Highlighting about the upcoming Global Wetland Outlook, to be released at COP15, Dr Mumba said, “We are trying to quantify the cost of losing wetlands — not just financially, but in terms of biodiversity, livelihoods, and resilience. What would it cost if we lost a wetland like Yashwant Sagar in Indore? What are the public and private investments needed to protect such sites? The report will also examine how agriculture and land-use change remain among the biggest drivers of wetland loss, and how financial flows must be unlocked to preserve them. We need to start valuing wetlands as natural capital and invest accordingly,” she said.

Dr Mumba, who visited India for the first time last year, highlighted that wetlands are not only intrinsic to India’s geography — from the frozen wetlands of the Himalayas to the Sundarbans — but also to its culture and food systems, including rice paddies. She, however, pointed out that wetlands are often treated as wastelands. Species dependent on wetlands are vanishing. Some are threatened, others already extinct, she added.

Principal Chief Conservator of Forests, Meenakshi Negi, said conservation and development must go hand-in-hand, and stressed on the need to build resilient institutions that can deliver on global environmental targets.

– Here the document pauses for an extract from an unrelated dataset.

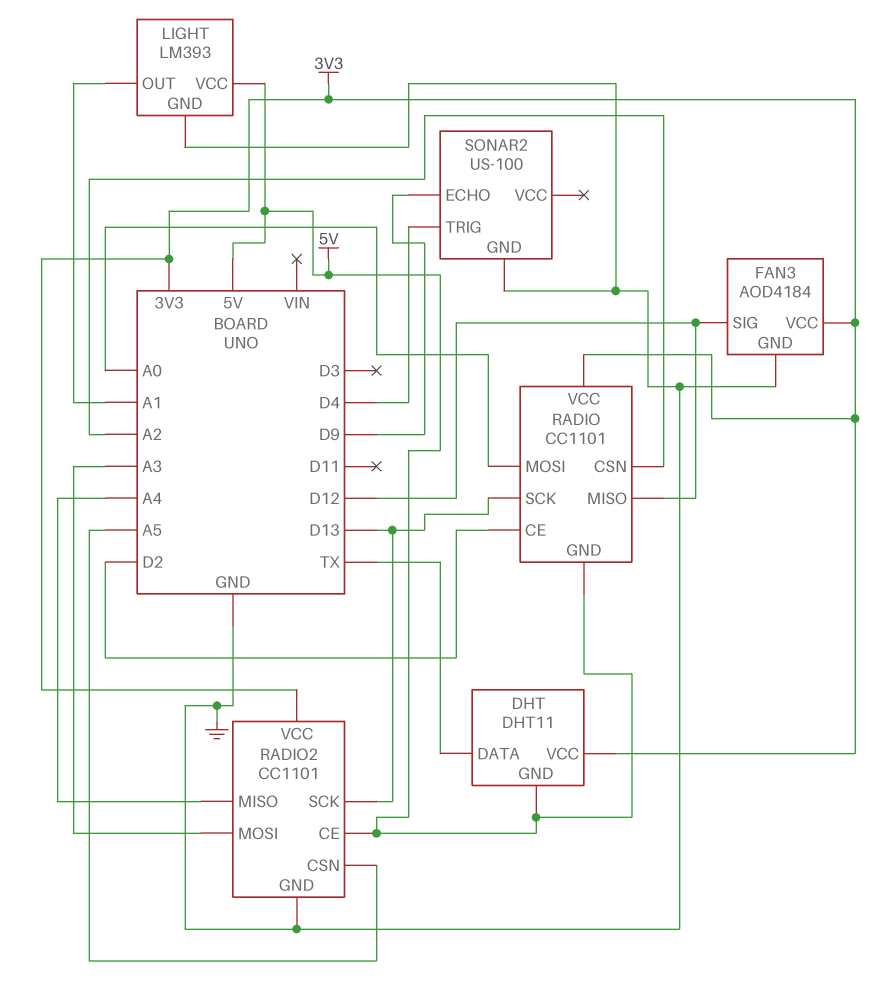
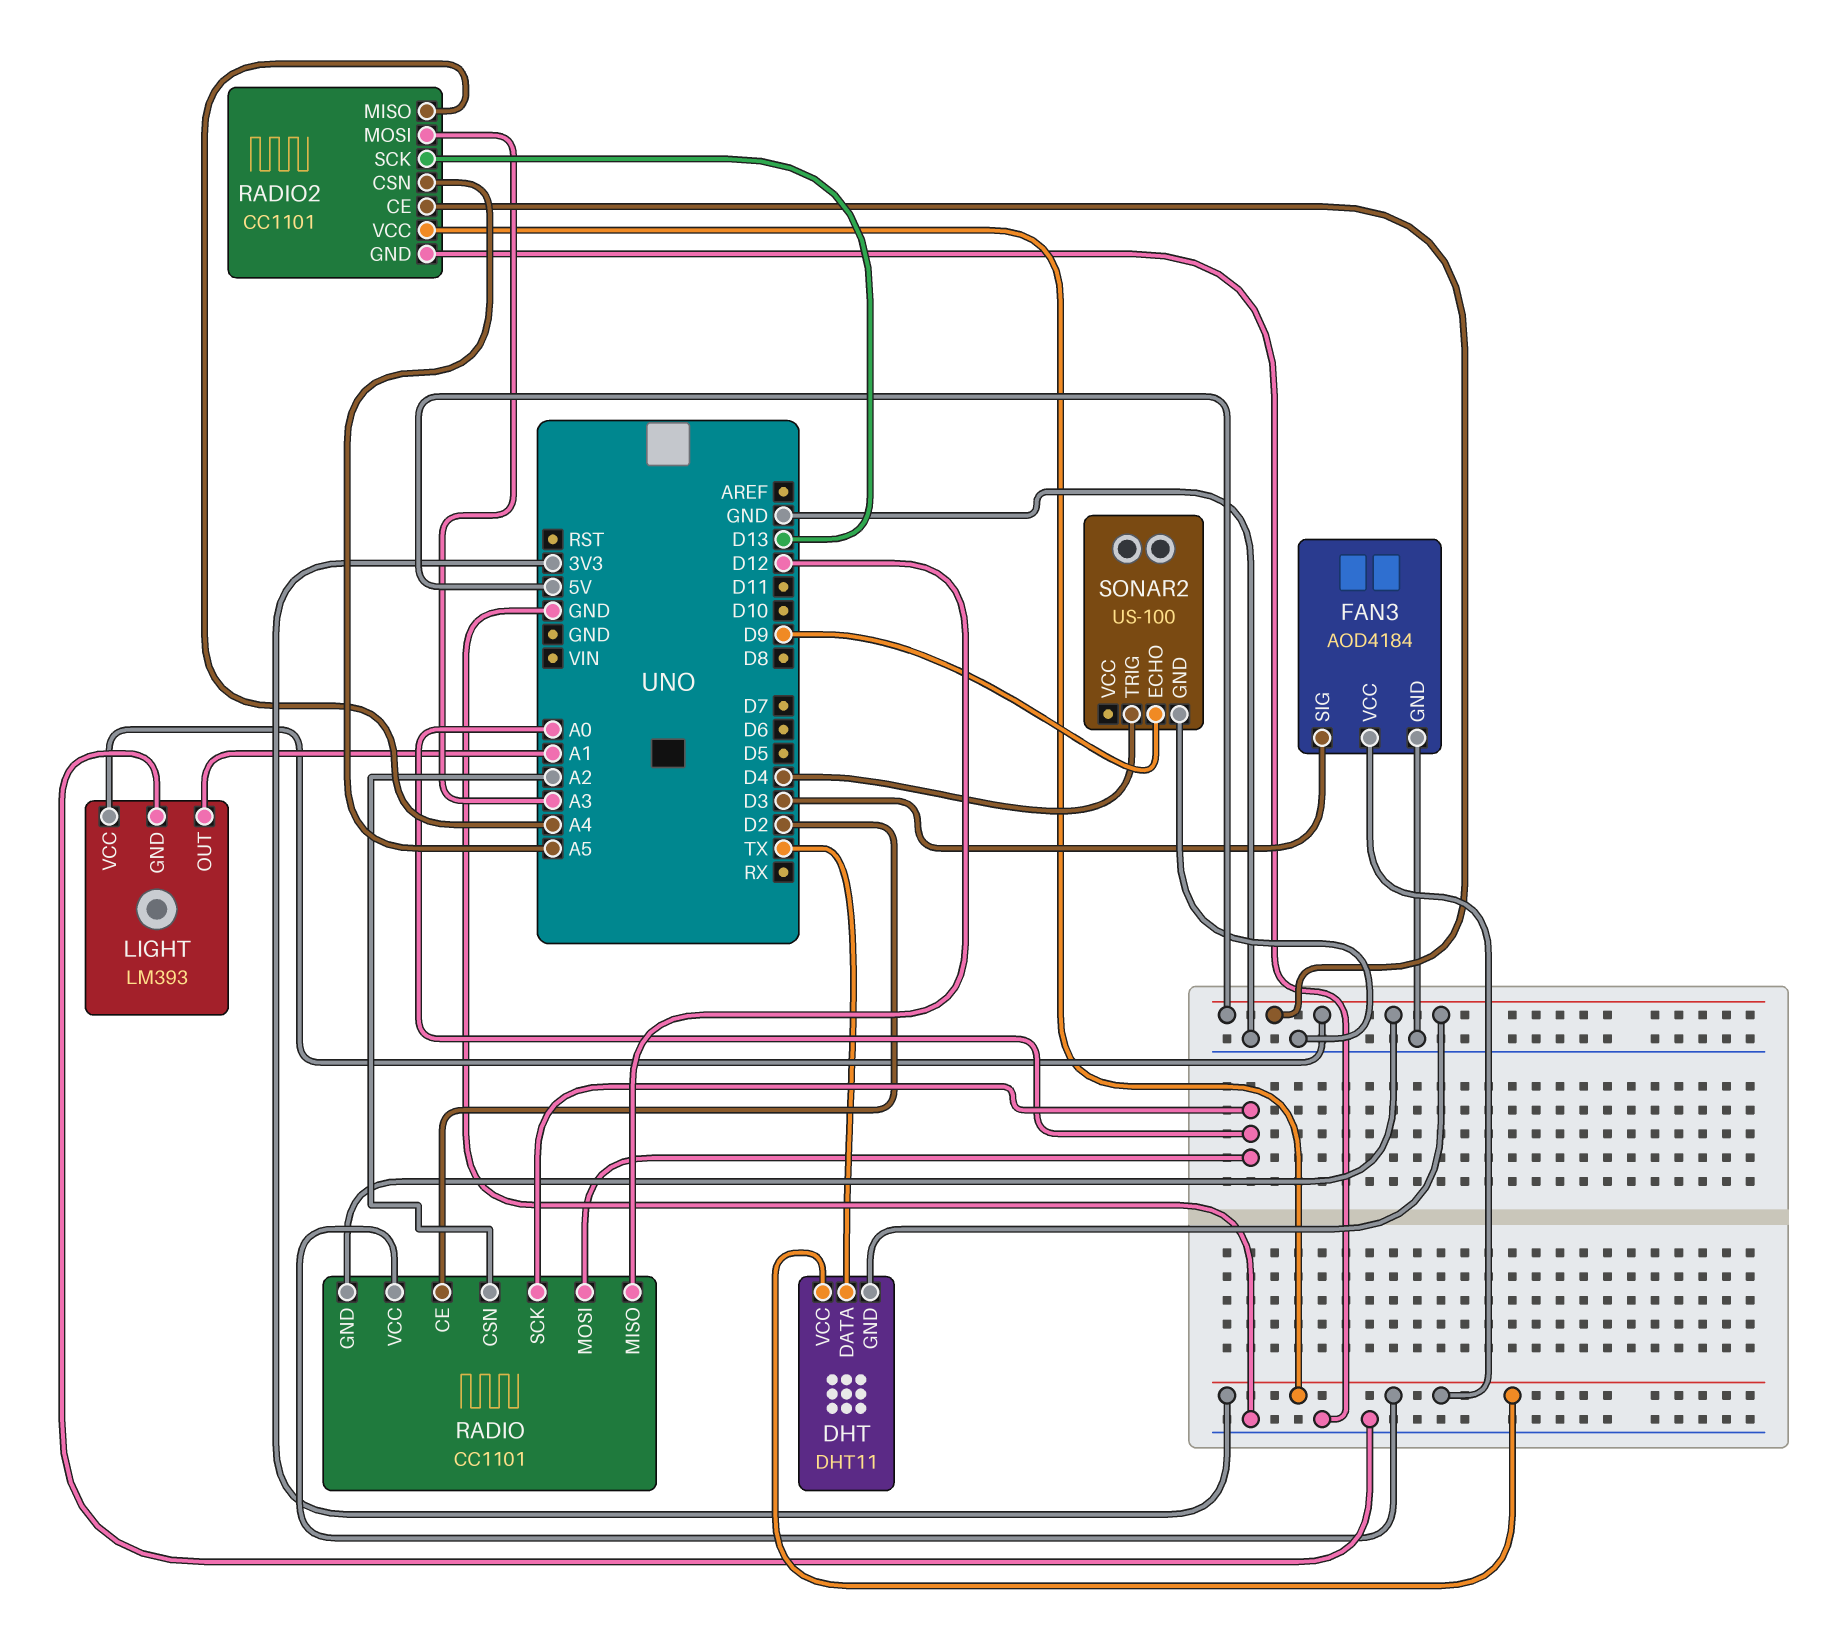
FAN3 pin SIG: D12 -> D3
RADIO pin SCK: D13 -> A0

Sharing an example from her previous role at the National Commission for Women, Negi spoke about how women serving life sentences in prisons were trained to convert water hyacinth — an invasive aquatic plant — into eco-friendly paper and fibre products. She said that such convergence — between entrepreneurship, sustainability, and rehabilitation — is key to building inclusive and effective conservation models. “We need to shift from just policy to practice. Without on-ground change, targets will remain on paper,” she added.